Ce guide est indispensable à toute entreprise effectuant des transactions financières électroniques. Il couvre la norme PCI DSS pour la sécurité des données de cartes, la lutte contre le blanchiment d’argent et le financement du terrorisme (LCB-FT) pour la vérification d’identité, ainsi que les lois sur la protection des données telles que le RGPD. Aucune entreprise collectant, stockant, traitant ou transmettant des informations de paiement n’est exemptée, quelle que soit sa taille ou le volume de transactions qu’elle effectue.

Les sanctions pour violation de la norme PCI DSS commencent à 5 000 $ par mois et peuvent atteindre 100 000 $ par mois.

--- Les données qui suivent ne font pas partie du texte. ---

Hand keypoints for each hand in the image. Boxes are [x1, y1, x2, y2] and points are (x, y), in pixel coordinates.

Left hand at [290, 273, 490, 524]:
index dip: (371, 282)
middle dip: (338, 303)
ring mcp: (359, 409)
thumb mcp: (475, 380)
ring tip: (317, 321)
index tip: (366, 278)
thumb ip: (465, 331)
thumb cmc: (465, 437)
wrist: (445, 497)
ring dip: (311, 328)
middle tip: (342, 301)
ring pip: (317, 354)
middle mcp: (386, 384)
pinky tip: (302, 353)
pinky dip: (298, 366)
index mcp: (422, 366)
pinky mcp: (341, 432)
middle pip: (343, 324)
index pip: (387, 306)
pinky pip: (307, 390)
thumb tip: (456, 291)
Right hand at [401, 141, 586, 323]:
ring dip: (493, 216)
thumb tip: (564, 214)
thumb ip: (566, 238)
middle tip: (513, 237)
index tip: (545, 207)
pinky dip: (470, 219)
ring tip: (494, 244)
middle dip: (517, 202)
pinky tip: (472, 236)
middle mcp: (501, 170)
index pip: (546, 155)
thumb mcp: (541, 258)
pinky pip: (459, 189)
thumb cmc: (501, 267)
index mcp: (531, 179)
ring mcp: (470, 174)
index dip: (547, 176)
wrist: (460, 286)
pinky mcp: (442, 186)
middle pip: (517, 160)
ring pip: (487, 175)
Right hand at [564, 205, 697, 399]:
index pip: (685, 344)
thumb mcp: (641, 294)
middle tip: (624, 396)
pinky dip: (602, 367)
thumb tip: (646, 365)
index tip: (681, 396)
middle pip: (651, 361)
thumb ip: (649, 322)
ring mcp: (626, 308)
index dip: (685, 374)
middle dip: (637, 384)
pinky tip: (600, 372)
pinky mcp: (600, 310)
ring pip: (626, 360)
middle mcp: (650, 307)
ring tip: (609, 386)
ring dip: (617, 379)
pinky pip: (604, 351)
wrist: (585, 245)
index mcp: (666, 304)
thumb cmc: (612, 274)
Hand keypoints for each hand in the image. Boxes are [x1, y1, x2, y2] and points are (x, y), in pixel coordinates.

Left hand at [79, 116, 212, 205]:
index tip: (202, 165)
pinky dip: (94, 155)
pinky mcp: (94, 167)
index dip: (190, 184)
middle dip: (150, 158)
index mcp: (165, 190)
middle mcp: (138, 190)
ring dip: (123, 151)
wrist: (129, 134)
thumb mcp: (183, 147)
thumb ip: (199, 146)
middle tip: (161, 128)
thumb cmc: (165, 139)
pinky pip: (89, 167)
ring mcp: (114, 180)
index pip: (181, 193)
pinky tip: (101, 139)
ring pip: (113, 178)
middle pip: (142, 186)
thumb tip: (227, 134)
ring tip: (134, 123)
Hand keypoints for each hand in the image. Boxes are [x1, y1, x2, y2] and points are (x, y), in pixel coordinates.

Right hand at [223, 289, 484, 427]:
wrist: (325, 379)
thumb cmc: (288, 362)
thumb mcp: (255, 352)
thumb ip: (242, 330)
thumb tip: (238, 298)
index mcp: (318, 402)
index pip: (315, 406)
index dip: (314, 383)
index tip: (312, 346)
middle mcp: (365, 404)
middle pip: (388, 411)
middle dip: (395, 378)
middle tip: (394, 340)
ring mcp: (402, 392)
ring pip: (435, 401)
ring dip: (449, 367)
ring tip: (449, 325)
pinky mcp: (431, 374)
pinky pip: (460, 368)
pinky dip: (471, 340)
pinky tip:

Les réseaux de cartes bancaires peuvent révoquer définitivement l’accès au traitement des paiements, et non le suspendre temporairement. Une violation de données supplémentaire entraîne des poursuites judiciaires, l’obligation d’informer les clients et des audits obligatoires. Les répercussions sur la réputation durent généralement plus longtemps que les sanctions financières, surtout pour les petites entreprises qui n’ont pas les ressources nécessaires en matière de relations publiques pour y faire face.

Oui. Aucun seuil de taille ne change cela. Les petits commerçants sont généralement éligibles à un questionnaire d’auto-évaluation (QAE) plutôt qu’à un audit QSA formel, ce qui réduit considérablement la charge administrative. L’utilisation d’une passerelle de paiement hébergée délègue la majeure partie du travail de conformité technique au fournisseur, vous laissant ainsi un ensemble d’obligations à gérer beaucoup plus restreint.

Le KYC (Know Your Customer, ou connaissance du client) est le processus de vérification d’identité que les entreprises effectuent avant d’autoriser une transaction. Il comprend la vérification d’une pièce d’identité officielle, le contrôle des listes de sanctions et la surveillance continue des transactions. Obligatoire en vertu de la réglementation anti-blanchiment d’argent, son principe est simple : les identités non vérifiées rendent la détection et la poursuite des infractions financières beaucoup plus difficiles.

Deux des trois facteurs suivants sont requis : un élément que vous connaissez (mot de passe ou code PIN), un élément que vous possédez (téléphone ou jeton) et un élément qui vous est propre (données biométriques). Pour les paiements par carte dans l’UE supérieurs à 30 €, ce système est mis en œuvre via 3D Secure 2.0. Toutes les transactions ne nécessitent pas une authentification forte du client (SCA) complète : les prélèvements automatiques à montant fixe, les paiements préautorisés et les transactions à faible risque évaluées en temps réel peuvent en être exemptés.

Les mêmes obligations fondamentales, mais un champ d’application plus étendu. Les entreprises de cryptomonnaies sont soumises à la classification VASP du GAFI, ce qui implique des programmes de lutte contre le blanchiment d’argent et de connaissance du client (LCB-FT) identiques à ceux des prestataires de paiement traditionnels. À cela s’ajoutent la règle de voyage du GAFI (les données de l’expéditeur et du destinataire sont obligatoires pour les transferts supérieurs à 1 000 $) et l’agrément MiCA de l’UE pour toute entreprise opérant en Europe. La conformité est donc plus étendue. Le fait que les actifs soient numériques ne simplifie pas le régime.